Все это, разумеется, только зависть – черная, зеленая зависть и ничего больше, ибо ей неслыханно посчастливилось: она стала душой его дома, супругой великого поэта и важного сановника. Зависть, голая зависть! Потому я так и радуюсь, что у нас есть это стихотворение на смерть матери. О, наше общество почернеет от злости, увидав, как оно значительно и прекрасно! – воскликнул он, в ярости сжав кулаки. Его глаза затуманились, жилы на лбу вздулись.
Шарлотта убедилась, что перед нею запальчивый и склонный к эксцессам человек.
– Мой милый господин камеральный советник, – с этими словами она наклонилась к нему, дотронулась до его дрожащего кулака и ласково развела сжатые пальцы, – я всем сердцем сочувствую вам, тем паче, что вы так привержены памяти вашей милой матери и не довольствуетесь чувством понятной гордости столь великим отцом. Ведь это, так сказать, не фокус быть хорошим сыном такому отцу, какого вам ниспослала судьба. Но то, что вы рыцарски и наперекор мнению света столь высоко чтите память матери, больше подходящей под нашу общую мерку, – это мне всего приятнее в вас, ибо я сама мать и по возрасту могла бы быть матерью и вам. А зависть? Видит бог, я разделяю ваше мнение. Я всегда ее презирала и по мере сил отгоняла от себя – правду сказать, мне это давалось без труда. Завидовать участи другого – какая малость! Словно не всем нам дано испить чашу людского горя! Какое это заблуждение, какая несуразность – завидовать чужой судьбе! Поистине жалкое и недостойное чувство. Умелыми кузнецами собственной участи должны мы быть, а не донимать себя праздной тоской по чужому жребию.
Август, со сконфуженной улыбкой, слегка поклонился в благодарность за материнскую услугу, которую она ему оказала, и приложил к груди разжатую руку.

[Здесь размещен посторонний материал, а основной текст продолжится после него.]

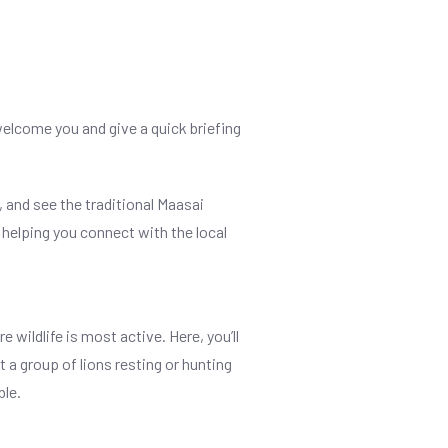
welcome you and give a quick briefing
 and see the traditional Maasai
, helping you connect with the local
 wildlife is most active. Here, you’ll
 a group of lions resting or hunting
ble.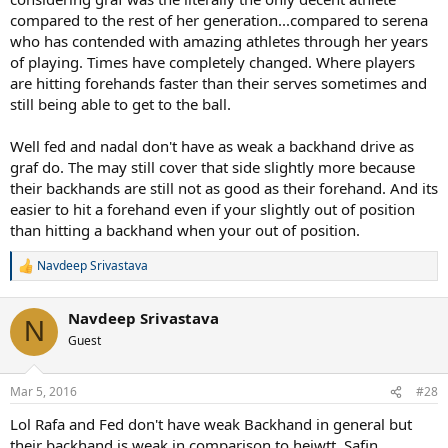
compared to the rest of her generation...compared to serena
who has contended with amazing athletes through her years
of playing. Times have completely changed. Where players
are hitting forehands faster than their serves sometimes and
still being able to get to the ball.
Well fed and nadal don't have as weak a backhand drive as
graf do. The may still cover that side slightly more because
their backhands are still not as good as their forehand. And its
easier to hit a forehand even if your slightly out of position
than hitting a backhand when your out of position.
Navdeep Srivastava
R
e
a
Navdeep Srivastava
c
N
t
Guest
i
o
n
Mar 5, 2016
#28
s
:
Lol Rafa and Fed don't have weak Backhand in general but
their backhand is weak in comparison to heiwtt, Safin,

– Вы правы, госпожа советница, – сказал он. – Мать много выстрадала. Мир праху ее. Но я озлоблен не только из-за матери. Из-за отца не меньше. Теперь все прошло, как проходит жизнь, и наступил покой. Камень преткновения ушел в землю. Но как он досаждал когда-то, непрестанно досаждал фарисеям и моралистам, как они поносили отца и заочно распинали его за то, что он поступил им наперекор, погрешив против их нравственного кодекса, приблизил к себе простую девушку из народа, и, не скрываясь, стал жить с ней. Они давали и мне это почувствовать, как только могли. Косились на меня, смеялись и пожимали плечами с укоризненным сожалением, ибо этой вольности я был обязан своим существованием! Словно такой человек, как отец, не вправе жить по собственным законам, руководствуясь лишь классическим принципом нравственной автономии. Но они стояли на своем, эти христианнейшие патриоты и добродетельные просветители, и вопили о противоречии между гением и моралью, хотя закон свободной и автономной красоты выдвигается самой жизнью, а не только искусством, но они этого уразуметь не могли и болтали о дискрепации и дурном примере. Бабьи сплетни! Но, может быть, не признавая прав человека, они признавали право гения и поэта? Боже избави! «Майстера» они обзывали гнездом блудниц, «Римские элегии» – болотом расслабленной морали, а «Бога и баядеру» и «Коринфскую невесту» – приапическими сальностями. Да и чему тут удивляться, когда еще «Вертеру» инкриминировалась зловредная безнравственность.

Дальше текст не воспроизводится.